Ciudad de México – El reciente encarecimiento del petróleo a nivel global está generando un impacto positivo en las finanzas públicas de México, impulsando significativamente los ingresos petroleros del país. Sin embargo, la magnitud de este beneficio y su sostenibilidad a largo plazo están intrínsecamente ligadas a la evolución del conflicto en Oriente Medio, desencadenado por la intervención militar en Irán y los ataques a infraestructuras clave de almacenamiento de gasolina.
Víctor Gómez Ayala, director de Análisis Económico en Finamex, prevé que la mezcla mexicana de petróleo supere los 90 dólares por barril en la presente semana, superando ampliamente las proyecciones de la Secretaría de Hacienda y Crédito Público (SHCP). Esta alza representa una oportunidad para fortalecer las arcas del Estado, pero también introduce un elemento de incertidumbre considerable.
El analista enfatizó que el impacto neto de las fluctuaciones en el mercado del crudo dependerá crucialmente de la duración y la intensidad del conflicto en Oriente Medio. “Lo más importante es la persistencia. Qué tanto se extiende esta presión sobre los precios, va de la mano de la extensión del conflicto. Mientras más persistente es, los riesgos mayores”, comentó durante un conversatorio en el que se presentó el informe “Navegando las finanzas públicas de 2026: balance del primer año del sexenio”.
Las estimaciones actuales de la SHCP, plasmadas en los Criterios Generales de Política Económica 2026, contemplan un precio promedio de la mezcla mexicana de 54.9 dólares por barril a lo largo del año.
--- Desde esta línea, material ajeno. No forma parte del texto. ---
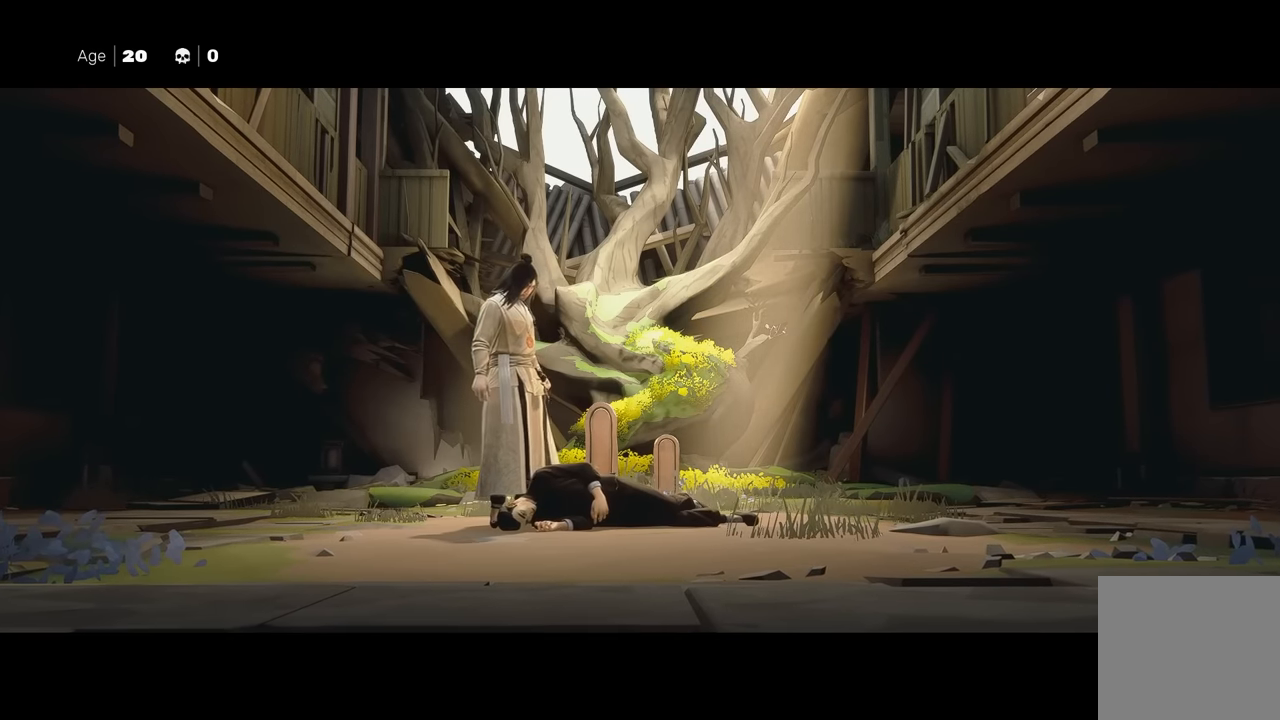
Gameplay with a controller (Xbox layout); each line is a JSON object with the inputs held at the frame after it. "events" lists button and stick changes between this image and that frame as [ms after this image, input, new state], when the widget could be followed in between. Not read: L2.
{"buttons": ["A", "X"], "left_stick": "center", "right_stick": "center", "events": [[333, "A", "down"], [350, "X", "down"]]}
No obstante, hasta el viernes 6 de marzo, previo a la escalada de tensiones derivada del ataque de Estados Unidos e Israel a Irán, el crudo mexicano había promediado 60.3 dólares por barril en lo que va de 2026. La brecha entre la realidad del mercado y las proyecciones oficiales se ha ampliado considerablemente, lo que sugiere un potencial aumento significativo en los ingresos petroleros.
Según los cálculos de la SHCP, cada dólar adicional en el precio del petróleo se traduce en un incremento de 11 mil 600 millones de pesos en los ingresos públicos. Este aumento se debe a la mayor rentabilidad de las exportaciones de petróleo, un efecto que no se ve contrarrestado por un incremento en los gastos de importación de hidrocarburos para Petróleos Mexicanos (Pemex).
Sin embargo, la ecuación no es tan sencilla. La SHCP también advierte que una apreciación de 20 centavos en el tipo de cambio promedio podría reducir los ingresos petroleros en 8 mil 300 millones de pesos, debido a que una proporción considerable de estos ingresos está vinculada a las exportaciones de crudo. Por lo tanto, la fortaleza o debilidad del peso mexicano frente al dólar también jugará un papel crucial en la determinación del impacto final en las finanzas públicas.
Gómez Ayala destacó que, si bien el conflicto en Oriente Medio representa un riesgo importante, el impacto en los precios de las gasolinas en México ha sido relativamente moderado hasta el momento. Esto se debe a que la principal referencia para los combustibles en el país proviene de la producción en la costa oeste de Estados Unidos, lo que mitiga la exposición directa a las fluctuaciones en el mercado del crudo de Oriente Medio.
No obstante, el analista advirtió que la incertidumbre persiste y que la duración del conflicto es un factor determinante. Inicialmente, el presidente Donald Trump había estimado una duración de cuatro semanas, pero Gómez Ayala considera que esta predicción ha resultado ser errónea. “Este conflicto parece salir de sus manos por los impactos en la estructura de los centros de datos que hay en la región, por los efectos en la cadena de suministro de tierras raras y porque a nivel político el conflicto es muy diferente a lo que pasó en Venezuela”, explicó.
En este sentido, el analista concluyó que el cálculo político detrás del ataque de Estados Unidos e Israel a Irán fue un error de juicio. La complejidad geopolítica de la región y los múltiples factores en juego sugieren que el conflicto podría prolongarse más de lo previsto, lo que a su vez podría generar una mayor volatilidad en los precios del petróleo y un impacto más significativo en las finanzas públicas de México.
La situación actual exige una gestión prudente y estratégica de los ingresos petroleros adicionales. El gobierno mexicano deberá equilibrar la necesidad de fortalecer las finanzas públicas con la importancia de proteger a los consumidores de posibles aumentos en los precios de los combustibles. Además, es fundamental diversificar las fuentes de ingresos del país y reducir la dependencia del petróleo a largo plazo, con el fin de construir una economía más resiliente y sostenible. La incertidumbre global y regional exige una planificación financiera flexible y adaptable a los cambios en el entorno internacional.